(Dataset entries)
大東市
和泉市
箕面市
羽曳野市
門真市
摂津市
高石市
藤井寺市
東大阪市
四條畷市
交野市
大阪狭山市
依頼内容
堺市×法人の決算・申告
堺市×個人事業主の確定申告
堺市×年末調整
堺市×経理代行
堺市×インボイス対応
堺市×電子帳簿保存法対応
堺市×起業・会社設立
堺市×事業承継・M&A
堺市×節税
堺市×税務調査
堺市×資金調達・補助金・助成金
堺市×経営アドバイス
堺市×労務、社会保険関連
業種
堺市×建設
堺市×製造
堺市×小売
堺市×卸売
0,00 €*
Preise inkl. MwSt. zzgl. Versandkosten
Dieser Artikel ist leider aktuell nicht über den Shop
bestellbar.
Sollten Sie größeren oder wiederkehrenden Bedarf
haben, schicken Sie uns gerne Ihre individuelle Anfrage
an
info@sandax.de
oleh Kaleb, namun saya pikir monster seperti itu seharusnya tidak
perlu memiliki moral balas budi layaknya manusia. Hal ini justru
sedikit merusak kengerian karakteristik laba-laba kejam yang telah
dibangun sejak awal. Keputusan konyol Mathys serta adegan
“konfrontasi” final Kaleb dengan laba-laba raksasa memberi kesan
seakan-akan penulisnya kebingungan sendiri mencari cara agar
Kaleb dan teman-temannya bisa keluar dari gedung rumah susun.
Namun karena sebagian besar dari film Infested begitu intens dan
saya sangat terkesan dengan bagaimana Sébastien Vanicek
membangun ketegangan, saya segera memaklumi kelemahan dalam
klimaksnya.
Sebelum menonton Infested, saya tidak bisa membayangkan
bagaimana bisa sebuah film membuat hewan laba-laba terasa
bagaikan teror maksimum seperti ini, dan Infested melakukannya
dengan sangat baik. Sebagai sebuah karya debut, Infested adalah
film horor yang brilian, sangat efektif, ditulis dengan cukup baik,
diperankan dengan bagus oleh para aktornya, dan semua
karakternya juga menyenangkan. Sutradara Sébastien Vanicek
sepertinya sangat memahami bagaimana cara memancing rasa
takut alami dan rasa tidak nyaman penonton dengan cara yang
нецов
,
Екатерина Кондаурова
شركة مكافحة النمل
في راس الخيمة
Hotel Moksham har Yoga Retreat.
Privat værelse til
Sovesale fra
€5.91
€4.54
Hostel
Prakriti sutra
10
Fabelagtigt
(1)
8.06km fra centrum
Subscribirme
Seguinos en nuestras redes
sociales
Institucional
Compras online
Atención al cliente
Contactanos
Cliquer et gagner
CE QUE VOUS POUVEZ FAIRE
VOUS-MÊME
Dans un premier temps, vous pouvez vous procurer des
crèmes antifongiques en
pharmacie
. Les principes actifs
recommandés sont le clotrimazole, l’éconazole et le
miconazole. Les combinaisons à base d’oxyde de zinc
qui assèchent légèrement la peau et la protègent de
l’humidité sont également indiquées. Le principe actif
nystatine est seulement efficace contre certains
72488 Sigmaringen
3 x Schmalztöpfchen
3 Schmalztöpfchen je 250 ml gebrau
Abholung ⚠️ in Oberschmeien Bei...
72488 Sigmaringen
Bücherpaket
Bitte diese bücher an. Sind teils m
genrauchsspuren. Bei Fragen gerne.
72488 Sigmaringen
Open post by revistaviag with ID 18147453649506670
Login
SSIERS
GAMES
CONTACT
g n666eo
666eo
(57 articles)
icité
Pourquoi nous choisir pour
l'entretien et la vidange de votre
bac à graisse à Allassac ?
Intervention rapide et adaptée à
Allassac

---

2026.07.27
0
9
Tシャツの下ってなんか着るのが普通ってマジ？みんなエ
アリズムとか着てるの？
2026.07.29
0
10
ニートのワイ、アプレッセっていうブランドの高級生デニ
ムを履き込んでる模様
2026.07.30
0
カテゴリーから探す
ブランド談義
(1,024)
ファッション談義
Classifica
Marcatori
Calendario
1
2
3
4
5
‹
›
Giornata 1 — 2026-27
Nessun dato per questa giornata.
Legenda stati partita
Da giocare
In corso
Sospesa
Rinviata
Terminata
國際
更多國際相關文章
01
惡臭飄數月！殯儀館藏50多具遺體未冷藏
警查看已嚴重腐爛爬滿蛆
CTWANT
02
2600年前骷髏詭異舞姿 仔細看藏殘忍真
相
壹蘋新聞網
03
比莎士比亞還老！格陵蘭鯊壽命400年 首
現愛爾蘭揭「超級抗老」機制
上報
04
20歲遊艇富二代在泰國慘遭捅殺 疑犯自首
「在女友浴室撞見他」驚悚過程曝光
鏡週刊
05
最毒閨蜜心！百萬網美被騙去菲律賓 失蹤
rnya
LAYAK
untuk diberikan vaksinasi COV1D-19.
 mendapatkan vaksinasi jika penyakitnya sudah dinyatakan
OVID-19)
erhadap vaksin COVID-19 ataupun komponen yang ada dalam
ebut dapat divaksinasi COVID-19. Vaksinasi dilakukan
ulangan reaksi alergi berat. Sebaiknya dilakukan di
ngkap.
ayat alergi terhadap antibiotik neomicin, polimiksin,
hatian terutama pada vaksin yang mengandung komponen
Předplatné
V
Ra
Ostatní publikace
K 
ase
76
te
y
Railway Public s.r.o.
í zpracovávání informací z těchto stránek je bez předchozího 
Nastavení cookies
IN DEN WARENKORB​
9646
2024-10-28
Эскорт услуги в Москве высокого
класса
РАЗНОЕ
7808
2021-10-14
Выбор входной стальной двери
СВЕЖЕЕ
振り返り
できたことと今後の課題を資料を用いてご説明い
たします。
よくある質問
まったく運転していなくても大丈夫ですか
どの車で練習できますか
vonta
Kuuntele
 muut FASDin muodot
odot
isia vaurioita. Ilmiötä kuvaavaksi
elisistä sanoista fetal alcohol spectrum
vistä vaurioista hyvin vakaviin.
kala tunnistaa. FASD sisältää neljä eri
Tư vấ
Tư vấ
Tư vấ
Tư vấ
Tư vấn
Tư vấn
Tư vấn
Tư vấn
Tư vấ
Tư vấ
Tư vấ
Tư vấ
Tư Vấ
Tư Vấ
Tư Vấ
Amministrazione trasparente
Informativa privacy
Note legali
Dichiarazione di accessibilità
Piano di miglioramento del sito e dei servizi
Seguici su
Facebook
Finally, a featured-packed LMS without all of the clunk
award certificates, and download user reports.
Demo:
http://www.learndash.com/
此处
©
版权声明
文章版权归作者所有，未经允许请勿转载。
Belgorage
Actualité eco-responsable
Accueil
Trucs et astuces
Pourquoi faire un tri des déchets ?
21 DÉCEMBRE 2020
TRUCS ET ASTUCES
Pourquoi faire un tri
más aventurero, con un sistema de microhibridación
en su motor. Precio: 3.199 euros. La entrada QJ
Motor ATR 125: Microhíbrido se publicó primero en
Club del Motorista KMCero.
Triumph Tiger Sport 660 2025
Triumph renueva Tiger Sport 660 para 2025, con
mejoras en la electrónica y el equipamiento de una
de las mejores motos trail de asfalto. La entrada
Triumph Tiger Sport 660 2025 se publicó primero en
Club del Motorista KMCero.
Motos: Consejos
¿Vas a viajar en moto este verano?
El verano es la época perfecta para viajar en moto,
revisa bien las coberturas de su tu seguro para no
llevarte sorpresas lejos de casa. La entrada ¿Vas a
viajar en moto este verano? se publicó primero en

--

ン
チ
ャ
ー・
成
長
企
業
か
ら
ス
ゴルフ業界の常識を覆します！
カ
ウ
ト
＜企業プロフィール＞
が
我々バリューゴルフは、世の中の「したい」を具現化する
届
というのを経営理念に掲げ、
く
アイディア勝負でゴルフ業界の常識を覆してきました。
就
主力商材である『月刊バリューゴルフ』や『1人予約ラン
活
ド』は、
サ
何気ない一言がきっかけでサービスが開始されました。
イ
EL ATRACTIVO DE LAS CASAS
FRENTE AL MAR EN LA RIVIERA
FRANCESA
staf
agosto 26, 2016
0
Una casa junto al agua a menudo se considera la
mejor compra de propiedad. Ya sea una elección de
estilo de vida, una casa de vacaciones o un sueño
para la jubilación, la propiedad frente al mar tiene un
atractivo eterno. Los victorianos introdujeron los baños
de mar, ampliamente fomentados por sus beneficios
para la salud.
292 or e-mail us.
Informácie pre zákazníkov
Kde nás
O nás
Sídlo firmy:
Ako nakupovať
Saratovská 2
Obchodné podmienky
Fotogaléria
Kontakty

The task:
Search each line of the data above for "Infested", and copy the lines where it occurs.

Result:
Namun karena sebagian besar dari film Infested begitu intens dan
Sebelum menonton Infested, saya tidak bisa membayangkan
bagaikan teror maksimum seperti ini, dan Infested melakukannya
dengan sangat baik. Sebagai sebuah karya debut, Infested adalah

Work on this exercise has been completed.